Übungstext:
%%
Ich komme aus einer Giesserei, da ist es selbst im Winter warm . In der Produktion tragen alle, die mit Flüssigeisen in Berührung kommen könnten bereits Proban. Ich sehe da kein Problem, das auch bei den Elektrikern einzuführen.. Hitze sind wir gewöhnt... Aber für meine Mitarbeiter ist es angenehmer Klasse 1 Klamotten zu tragen, anstatt Klasse 2 oder 2+..

Es geht darum, wie ich die Gefährdungsbeurteilung am besten mache bzw. wie das mit den Berechnungen funktioniert. Werde sonst notfalls mal die BG kontaktieren..

Gruß
MeisterLampe81


----------



## Blockmove (23 November 2013)

MeisterLampe81 schrieb:


> In der Trafostation und der Werkstatt ist das so, aber ich habe leider keine Möglichkeit die Sachen in der Produktion zu lagern.



Ach komm irgendwo findet sich immer ein Plätzchen einen Schrank hinzustellen.
Ansonsten denke ich, dass die Idee mit BG nicht schlecht ist.
Ausserdem bist du dann nicht der Böse gegenüber deinen Mitarbeitern sondern der Beamte der BG. Ist doch auch nicht schlecht 

Gruß
Dieter


----------



## Spoinurpers (24 November 2013)

Hallo an alle,

ich glaube hier bin ich richtig. Und zwar brauche ich neue Arbeitsbekleidung. Nun habe ich gehört, dass man die Mieten kann. Und mir stellt sich die Frage: Was ist besser kaufen oder Mieten? Wenn einer von euch darüber bescheid weis wäre es ganz klasse, wenn ihr mir den Unterschied erklären könntet.
%%
Zu prüfende Daten:
%%
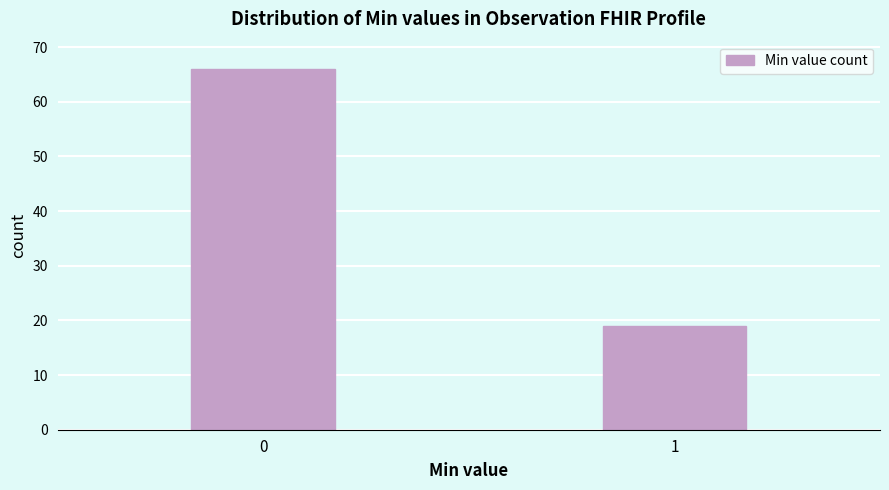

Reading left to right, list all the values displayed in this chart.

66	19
%%
%%
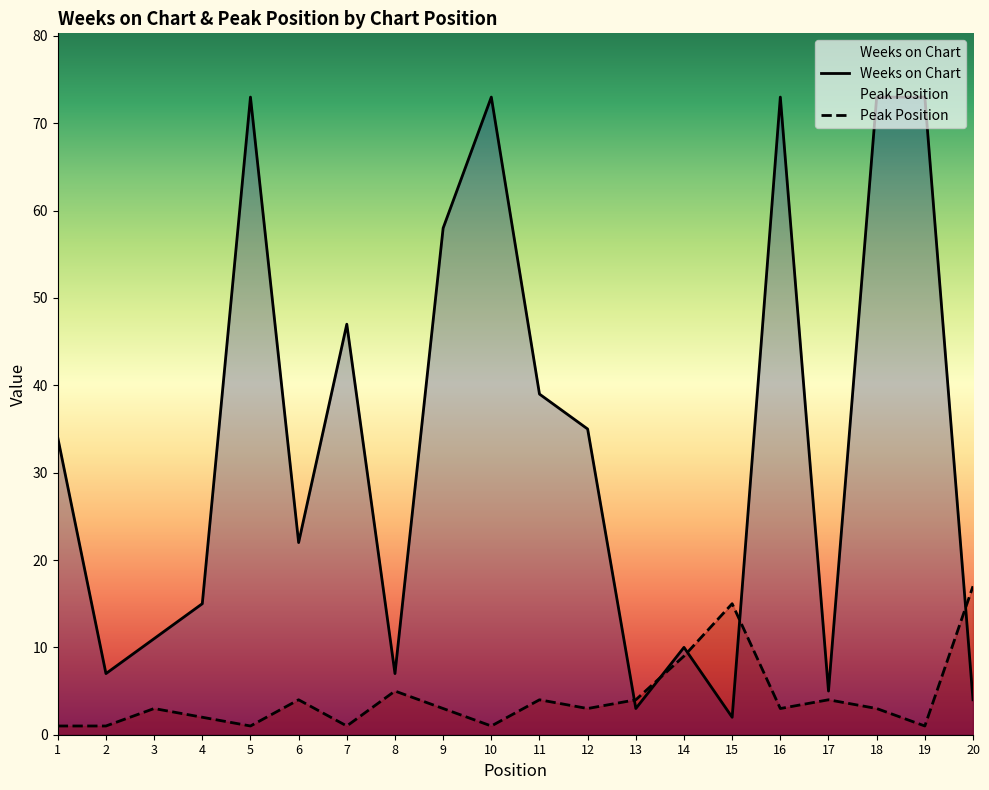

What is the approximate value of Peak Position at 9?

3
%%
Übungsfragen:
1/ Nennen Sie alle Klassen von Arbeitskleidung, die im Übungstext erwähnt werden.
2/ Schreiben Sie den Übungstext zur Arbeitsschutzkleidung ab seinem letzten Satz weiter.

Lösungen je Aufgabe:
1/ Klasse 1, Klasse 2, Klasse 2+

2/
----------



## Lipperlandstern (24 November 2013)

http://www.dbl.de/mietberufskleidung

Der Vorteil ist, das du deine Arbeitskleidung immer gewaschen und repariert ins Haus geliefert bekommst. Der Nachteil ist, das es regelmäßig kostet.


----------



## MeisterLampe81 (25 November 2013)

Wir haben noch keine Mietbekleidung. Unsere Kleidung wird aber in einer Wäscherei wöchentlich gewaschen. Mietkleidung war schon mal im Gespräch, ist aber im Moment keine rede mehr von.

Pro:
- immer neue uns saubere Wäsche
- keine "Flickenteppiche" mehr als Arbeitskleidung

Kontra:
- teils lange Vertragslaufzeiten
- nicht unbedingt günstiger als eigene Kleidung
- einige Anbieter sind sehr Platzeinnehmend (1 Zusatzspind pro Mitarbeiter)
- normalerweise hat jeder MA zwei Anzüge im Wechsel.. nach einer Öldusche oder besonders dreckigen Arbeiten am Montag morgen wird der Rest der Woche nicht so schön 


Gruß
MeisterLampe81


----------



## Lipperlandstern (25 November 2013)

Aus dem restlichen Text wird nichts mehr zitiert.